Published in final edited form as: J Immunol. 2012 Sep 17;189(8):3947–3956. doi: 10.4049/jimmunol.1200449

Figure 6. cFoxp3 transduced T cells display anergy and upregulate Treg markers in response to 4′HT.

Figure 6

A. Nuclear translocation of GFP-Foxp3-ERT2 64 h from the onset of cFoxp3 transduction, with or without inclusion of 4HT in the culture medium. FACS sorted CD4+CD25 B6 splenic T cells were prepared as per Materials and Methods .Thin arrows point to non-induced cells which show distinct localization of GFP and DRAQ-5 staining, while wide arrows point to 4HT-induced cells which show co localization. Data are representative of three separate experiments.

B. Three random microscopy fields were selected per sample for each of the time points, 40 and 60 h from the onset of transduction and cells that showed co localisation of GFP and DRAQ-5 stain were counted as having undergone nuclear translocation of the cFoxp3 encoded fusion protein. Each field examined contained at least 20 cells, with an average of 30 cells counted per field. The error bars represent standard error of the mean, for the three counted fields. Two-way ANOVA was used to compare both time-points and the two conditions (no 4HT versus 4HT added): p<0.01. Data are representative of two separate experiments.

C. Marilyn CD4+ cells were transduced with cFoxp3 or empty vector. 40 h after transduction, cells were MoFlo sorted with respect to expression of CD4 and GFP expression and incubated for a further 66 h with mitomycin C-treated HYAb pulsed female B6 BMDCs , with or without inclusion of 4HT. Cell proliferation was assessed by 3H-thymidine incorporation. The statistical significance of inhibited proliferation by nuclear Foxp3 was calculated using two-way ANOVA with Bonferonni post test: p<0.01. Data are representative of two separate experiments.

D. Conditional Treg stained for CTLA4, CD25 and GITR. FACS sorted CD4+CD25 B6 splenic T cells transduced with cFoxp3 were cultured in the absence or presence of 4HT for 64 h prior to FACS staining.
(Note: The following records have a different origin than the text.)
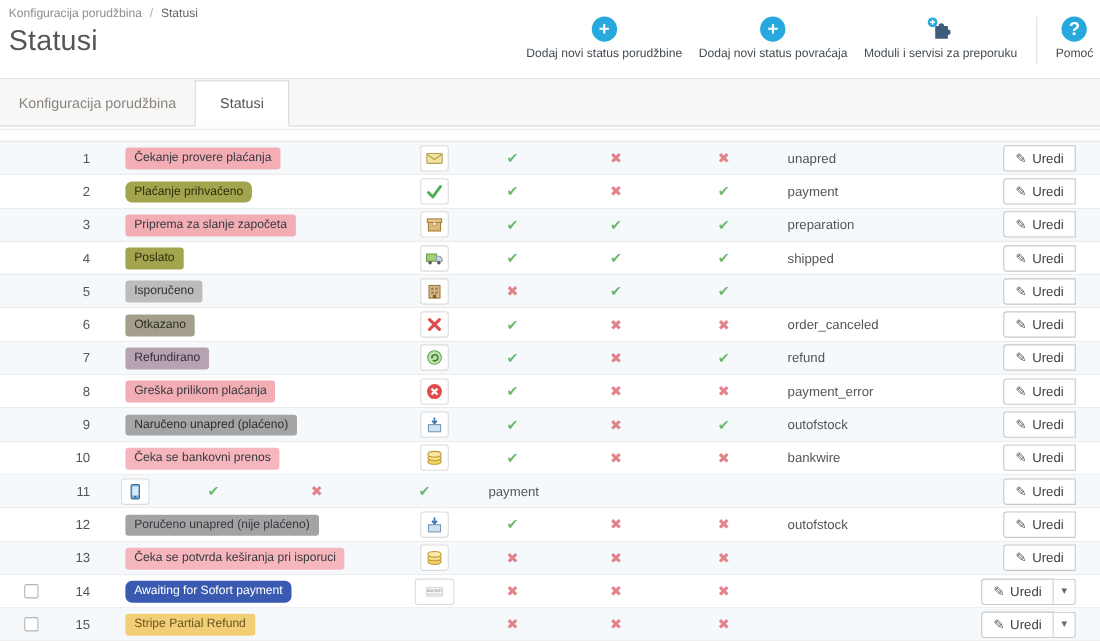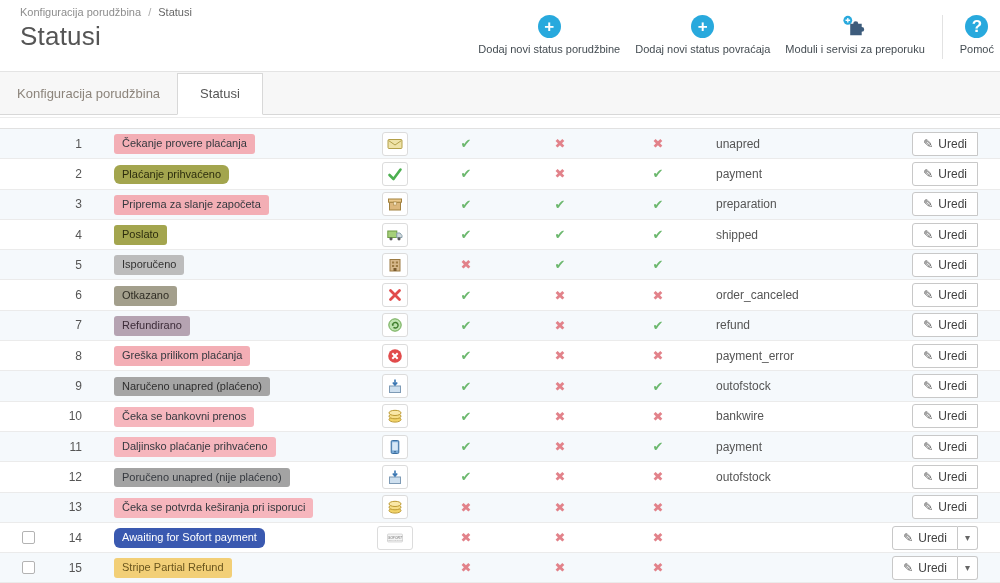--- a/index.html
+++ b/index.html
@@ -16,7 +16,7 @@
   .header {
     position: relative;
     height: 72px;
-    padding: 6px 10px 0 20px;
+    padding: 6px 10px 0 8px;
     border-bottom: 1px solid #e4e4e4;
     background: #fff;
   }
Untransduced cells and cells transduced with empty vector were used as negative controls. Cells were fixed and permeabilised prior to intracellular staining for Foxp3 and CTLA4. Data are represented as mean fluorescence intensities and are representative of two separate experiments. White bars indicate cells with no 4HT added. Black bars indicate cTreg with 50nM 4HT included in the cultures.